## ПОСТАНОВКА ЗАДАЧИ
Продолжите текст о городском пейзаже и ракурсах взгляда, начиная сразу после его последнего предложения. Листинг к заданию не относится.

Она рисуется, надо думать, в фантастическом искусстве: пустые города. Мертвый пустой воздух, ветер хлопает дверью овощной лавки. Какое-то с сомнительным статусом "Я", которому каким-то образом дано это видеть, тенью проходит по мертвой мостовой.
Мне мил этот пейзаж. Правда, являясь мне, он никогда не окажется пейзажем центрально-величественных частей города. Никаких Кремлей. Терминалы, склады, шлагбаумы, железнодорожный окрест, верфи, водонапорные башни, стройки, руины - вот какой пейзаж мил моему глупому сердцу.
В Свердловске есть художник Голиздрин, который со своей галереей и вашим швейцарским фондом каким-то имел недавно большой проект, связанный с промышленным искусством: швейцарские и русские художники ползали по свердловским предприятиям и делали из заводского мусора поставляжи. И те в каких-то угольных и камнебитных карьерах.
Об этом я помянул, чтобы помянуть твоих земляков. Информируя читателей "Независимой газеты" об этом событии, я написал в заметочке, что Швейцарию часто называют маленьким европейским Уралом...
Но речь шла о другом: в строительном и промышленном мусоре-недомусоре движения, кажется, поубавлено. Впрочем, Мартина, и об этом я напишу потом.
Речь-то шла совсем о другом: о том, что меня беспокоит судьба ракурсов. Почему? Что ценного в том, что десятилетний мальчик, спешащий из школы, каждый день смотрит на ступеньки лестницы, соединяющей "верх" его двора с "низом", немножко под другим углом зрения и почему-то фиксируется на этом изменении?
Боюсь, это просто острота осознания однократности взгляда и ракурса: вот трещина на асфальте, и вчера была трещина, но вчера асфальт был более темным, потому что с утра шел дождь и асфальт еще не успел высохнуть, а, кроме того, вчера у этой трещины валялась этикетка от лимонада "Буратино", а я смотрел на трещину, находясь несколько сзади относительно той точки, из которой смотрел вчера. И воздух сегодня темнее, что ли, или давление в нем другое, больше в него набито атмосферных единиц, и взгляд обтекает свою линию по другой дуге, нежели вчера.
Когда всматриваешься в трещины в асфальте, в подтеки десятилетий на старом мраморе, в щебень, через который растут пыльные ромашки, в поребрик, изготовленный из неравномерного бетона, о который можно не только разбиться, но и очень рельефно поцарапаться... Назвать это микроландшафтом? Не надо, конечно, это я так.

## ИСХОДНЫЕ МАТЕРИАЛЫ
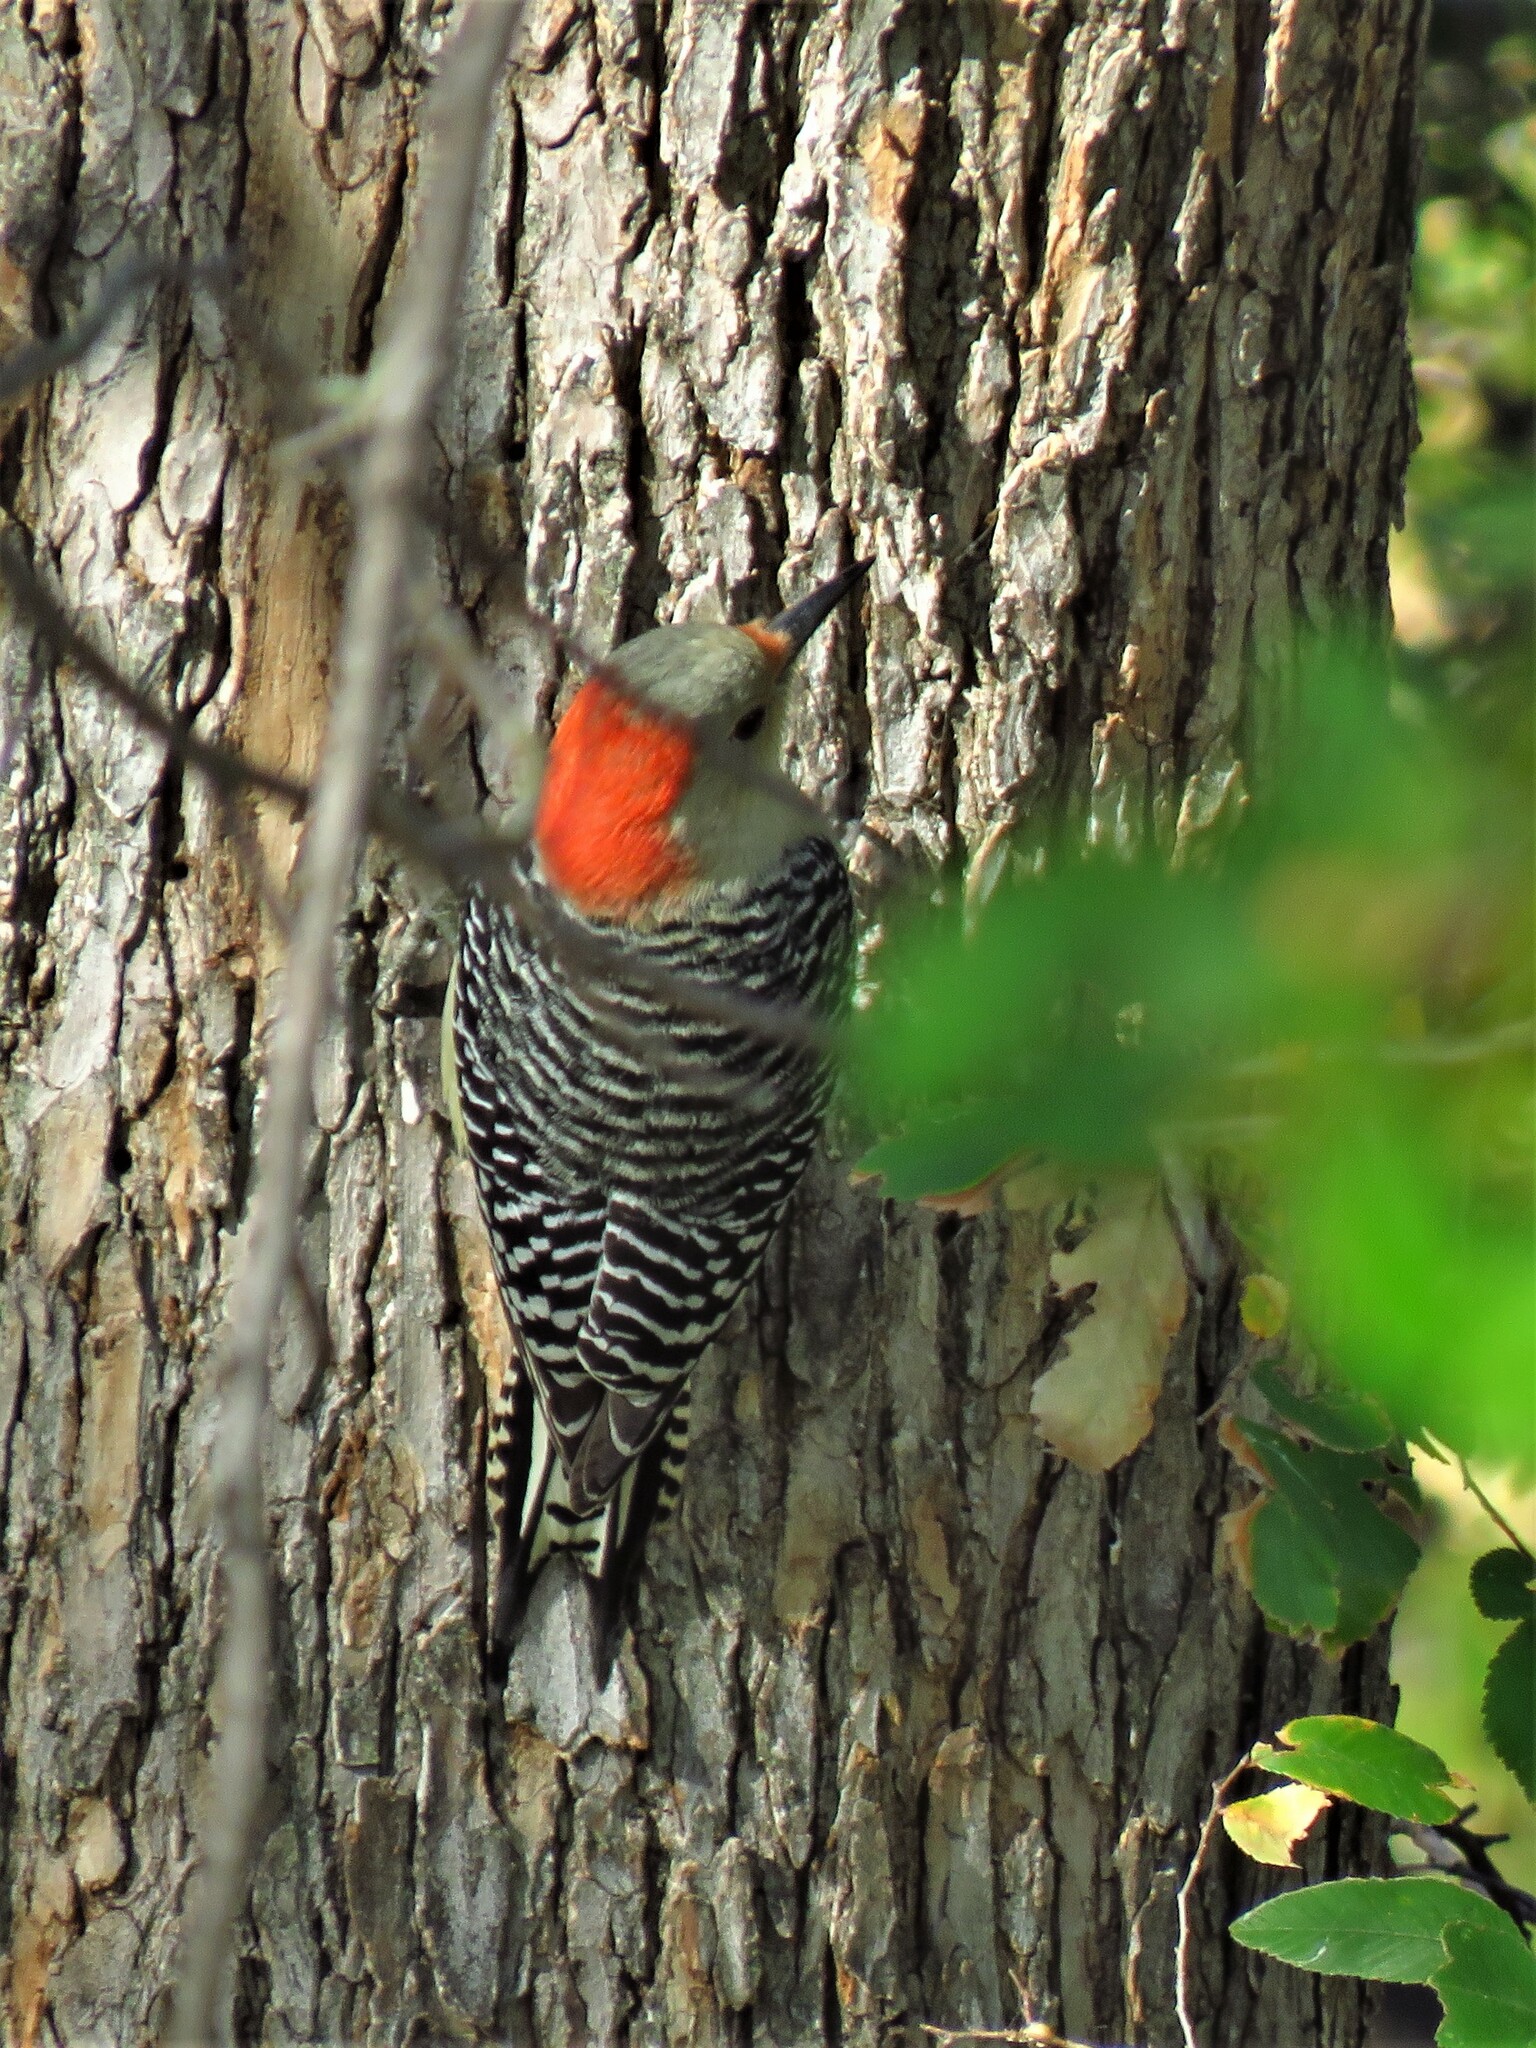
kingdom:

## РЕШЕНИЕ ЗАДАЧИ
Нельзя спроектировать и предусмотреть, какие насекомые умрут и в каких количествах на этом квадратном метре за неделю, какие здесь будут разбиты бутылки, семечки каких овощей упадут под скамейку, какие узоры оставит на почве разнообразная обувь аборигенов и гостей.
Строго говоря, меня тогда не волновали, да и сейчас не очень волнуют обобщения, которые буквально прут из фразы насчет невозможности предусмотреть и спроектировать: сразу ломится всякая социалка, связанная с, хотя бы, имущественными отношениями. Тем более, что материалом зрению были по большей части пространства не запертые, отверстые стихиям: улицы и дворы.
Мне важен был сам феномен сиюминутного сиюквадратносантиметрового богатства: очень много форм и композиционных решений в каждом "взгляде", если считать взглядом не акт смотрения, а количество охватываемого этим актом пространства и вещества.
Сложно предположить, что Пашу заботят те же проблемы, но, во всяком случае, только он находится в схожей с тогдашней моей социально-биологически-пространственной позиции.
Тысячеглазая слепая стена тебе напоминает
мечту желтой лестницы к небесам, к сожалению
подвешенной высоко над землей на кране.
Это вторая порция твоего подстрочника.
На проволочных трапециях, болтается в небесах...
Только глаза за стены ссыпались, как чешуя...
Это какие-то мои наметки для несостоявшегося перевода.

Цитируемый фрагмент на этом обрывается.